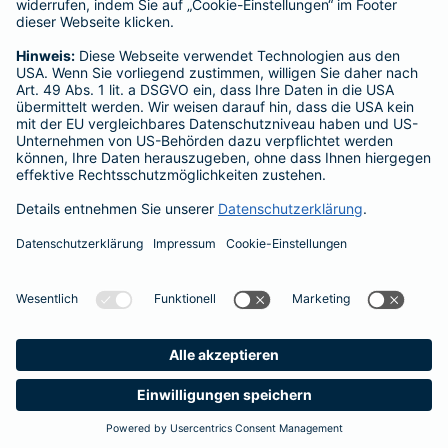
Barmenia-Allee 1
42119 Wuppertal
Datenschutz
Impressum
Barrierefreiheit
Cookie-Einstellungen
Seite empfehlen
Vertrag widerrufen
Einfach. Menschlich.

──────

REQUIREMENT: Extract the text lines from every entry and reproduce them verbatim, with no change to wording, spelling, or line order. Leave the pictures out of your answer.

ANSWER FOR THE TASK:
Barmenia-Allee 1
42119 Wuppertal
Datenschutz
Impressum
Barrierefreiheit
Cookie-Einstellungen
Seite empfehlen
Vertrag widerrufen
Einfach. Menschlich.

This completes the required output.